A machine-learning framework for inferring latent mental states from cursor and touchscreen activity.
Scalable mental-health assessment remains a major bottleneck for accessible and equitable care. MAILA asks whether everyday human-computer interactions, especially cursor and touchscreen activity, contain reliable information about a person’s current mental state. In this work, we show that digital behavior can be used to infer clinically relevant dimensions of distress and wellbeing with surprisingly high accuracy.
MAILA, short for MAchine learning framework for Inferring Latent mental states from digital Activity, was trained on 18,200 recordings from 9,500 participants and 1.3 million self-reports. The broader goal is to establish human-computer interaction as a non-verbal, scalable modality for digital phenotyping.
Cursor and touchscreen patterns predicted 13 clinically relevant dimensions of mental health, linking routine digital activity to meaningful variation in distress and wellbeing.
Frozen MAILA models generalized across tasks, devices, and independent datasets. MAILA also tracked systematic changes associated with time of day, arousal, and valence, suggesting that it captures dynamic state fluctuations rather than only static traits.

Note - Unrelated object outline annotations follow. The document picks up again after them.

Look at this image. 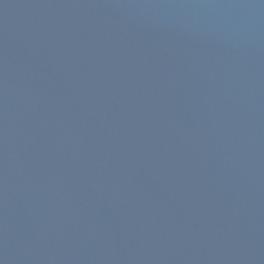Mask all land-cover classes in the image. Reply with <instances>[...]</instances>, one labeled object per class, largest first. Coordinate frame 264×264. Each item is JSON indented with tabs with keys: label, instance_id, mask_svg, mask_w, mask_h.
<instances>
[{
	"label": "water",
	"instance_id": "1",
	"mask_svg": "<svg viewBox=\"0 0 264 264\" xmlns=\"http://www.w3.org/2000/svg\"><path fill=\"white\" fill-rule=\"evenodd\" d=\"M0 264H264V0H0Z\"/></svg>",
	"mask_w": 264,
	"mask_h": 264
}]
</instances>
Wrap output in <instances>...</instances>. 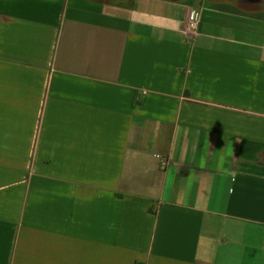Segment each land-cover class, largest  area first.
<instances>
[{"label":"crops","instance_id":"obj_1","mask_svg":"<svg viewBox=\"0 0 264 264\" xmlns=\"http://www.w3.org/2000/svg\"><path fill=\"white\" fill-rule=\"evenodd\" d=\"M0 264H264V0H0Z\"/></svg>","mask_w":264,"mask_h":264},{"label":"built area","instance_id":"obj_2","mask_svg":"<svg viewBox=\"0 0 264 264\" xmlns=\"http://www.w3.org/2000/svg\"><path fill=\"white\" fill-rule=\"evenodd\" d=\"M197 17H198L197 10L192 11V13L188 17V20L186 23V29H188V30H194L195 29Z\"/></svg>","mask_w":264,"mask_h":264}]
</instances>
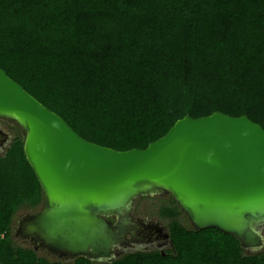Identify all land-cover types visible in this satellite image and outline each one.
Instances as JSON below:
<instances>
[{
    "label": "trees",
    "instance_id": "1",
    "mask_svg": "<svg viewBox=\"0 0 264 264\" xmlns=\"http://www.w3.org/2000/svg\"><path fill=\"white\" fill-rule=\"evenodd\" d=\"M0 68L79 136L117 150L145 147L184 114L246 115L264 129V0H0ZM160 199L172 249L107 263L38 255L14 241L20 209L42 206L15 134L0 154V264H264V247L194 230Z\"/></svg>",
    "mask_w": 264,
    "mask_h": 264
},
{
    "label": "water",
    "instance_id": "2",
    "mask_svg": "<svg viewBox=\"0 0 264 264\" xmlns=\"http://www.w3.org/2000/svg\"><path fill=\"white\" fill-rule=\"evenodd\" d=\"M0 118L19 127L41 190L42 206L14 231L35 250L106 263L133 252L117 248L134 240V200L156 194L170 195L194 230L230 234L247 253L264 247V129L246 115L184 114L145 147L117 150L79 136L0 68ZM162 236L156 248L172 249Z\"/></svg>",
    "mask_w": 264,
    "mask_h": 264
},
{
    "label": "flooded vegetation",
    "instance_id": "3",
    "mask_svg": "<svg viewBox=\"0 0 264 264\" xmlns=\"http://www.w3.org/2000/svg\"><path fill=\"white\" fill-rule=\"evenodd\" d=\"M15 134H19L21 136V131L19 127L14 122L8 119L0 118V154L6 150V148L9 146ZM163 195L165 194H160V195L156 194V196L158 197L163 196ZM134 211H135V206L133 209V216L139 222L136 228V232L133 235L134 240L132 242L125 244V246H121L117 249H122V248L134 249L135 251V250H141L142 248H146L149 250H158L156 248L157 245L163 246V236L162 235H163L164 229H167L166 226L163 225L160 222L161 219L159 220V218L156 216L151 217L152 215H150L149 213H146L145 215H135ZM17 220H16V223H17ZM15 229H16V224H15L14 231ZM16 236H19V235H16ZM21 238L23 240L25 239L32 246H35V243L29 241V239H27L26 237H21ZM37 248L41 249L40 247L36 246V249ZM162 248L165 249L166 247H162Z\"/></svg>",
    "mask_w": 264,
    "mask_h": 264
},
{
    "label": "rangeland",
    "instance_id": "4",
    "mask_svg": "<svg viewBox=\"0 0 264 264\" xmlns=\"http://www.w3.org/2000/svg\"><path fill=\"white\" fill-rule=\"evenodd\" d=\"M165 196L166 195H163V196L158 197L156 195H153L151 197H147V196L137 197L134 200V203H135V211H134V214L135 215H145L146 213H149L150 215H152L151 217L156 216V217L159 218V220L161 219L160 222L163 225H165L166 224V220H164L165 218L162 219V218H160L157 215L158 207L161 204V199L160 198L163 199ZM25 213H28V212H25L24 209H20L19 214L16 215V217H15V220L17 218H19L21 215L25 214ZM15 220L13 222V228H15V226H14L15 225ZM181 221L184 223L186 220H184V219L182 220L181 219ZM263 233H264V229H263ZM14 241H15L16 244L23 245V246H25L26 244H29L25 239L24 240L21 239L20 236H17V238H15ZM36 252H37L38 255H42V256H44L47 259H57L55 257V255H52V254L48 253L44 249H38L37 248L36 249Z\"/></svg>",
    "mask_w": 264,
    "mask_h": 264
}]
</instances>
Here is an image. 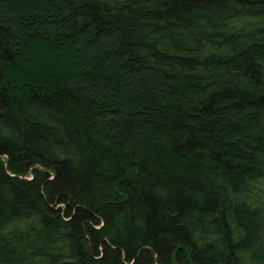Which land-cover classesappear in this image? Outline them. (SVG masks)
Listing matches in <instances>:
<instances>
[{
    "label": "trees",
    "instance_id": "1",
    "mask_svg": "<svg viewBox=\"0 0 264 264\" xmlns=\"http://www.w3.org/2000/svg\"><path fill=\"white\" fill-rule=\"evenodd\" d=\"M0 264H264V0H0Z\"/></svg>",
    "mask_w": 264,
    "mask_h": 264
}]
</instances>
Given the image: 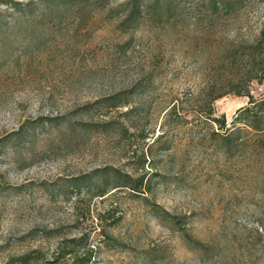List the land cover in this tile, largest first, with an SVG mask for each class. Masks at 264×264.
<instances>
[{
	"label": "rangeland",
	"instance_id": "obj_1",
	"mask_svg": "<svg viewBox=\"0 0 264 264\" xmlns=\"http://www.w3.org/2000/svg\"><path fill=\"white\" fill-rule=\"evenodd\" d=\"M124 1L0 0V264H264V145L207 116L264 97V0Z\"/></svg>",
	"mask_w": 264,
	"mask_h": 264
},
{
	"label": "trees",
	"instance_id": "obj_2",
	"mask_svg": "<svg viewBox=\"0 0 264 264\" xmlns=\"http://www.w3.org/2000/svg\"><path fill=\"white\" fill-rule=\"evenodd\" d=\"M58 0H39L41 4H48L49 2H55ZM140 0H125L121 3L124 7H129L131 4L133 5L131 10L129 11V15L127 16L128 19L132 20L135 17L138 10L140 11ZM22 3L14 1L12 3V8L14 9H21ZM26 7L31 8L28 4ZM2 13L0 9V14ZM244 57L246 62L244 63L245 73L240 78V83L242 82H251L253 80H258L259 82L264 81V29L258 34V36L247 43V46L243 49ZM240 84V85H241ZM242 86V85H241ZM242 88V87H241ZM233 92L239 96H248L250 98L249 105L239 110L238 117L234 120L232 128H227V120L224 116L216 117L215 112L213 109V103L223 95H219L216 97H212L210 99L209 109H208V119L211 123H214L219 126L221 131H224V135L221 137V142L217 145L224 149L227 155L231 154L234 145L233 141L231 140L234 136H239L241 132L247 131L252 138V141L255 139V143H258L260 146L264 145V97L256 99L247 89L240 90L234 89ZM122 104L114 103L113 107H121ZM179 116L177 112V108L173 107L168 113L166 120L163 124V138L167 133V125H170V121L172 117ZM35 125H43L45 122L37 120L34 122ZM180 124V123H177ZM242 126V127H240ZM24 133V128L19 130L18 132L10 135L9 138H12L14 135H20ZM215 136H220V132L215 133ZM245 144V143H244ZM136 190V189H135ZM107 193L103 191L101 196H105ZM158 210V209H157ZM158 215L161 213L158 211ZM168 220L178 221V217H174L168 214L166 217ZM179 224V223H178ZM91 252L81 257V264H91Z\"/></svg>",
	"mask_w": 264,
	"mask_h": 264
}]
</instances>
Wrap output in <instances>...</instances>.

MAILA recovered structure that standard questionnaires only partly reflect and improved the decoding of belief instability when combined with self-report. This suggests that human-computer interactions contain non-verbal information about mental health and cognition that is not exhausted by language.
The project combines:
MAILA suggests that passive digital behavior can become a new measurement modality in psychiatry: scalable, low-cost, and less dependent on language. If validated further, this approach could support screening, longitudinal monitoring, and more precise models of mental-health change.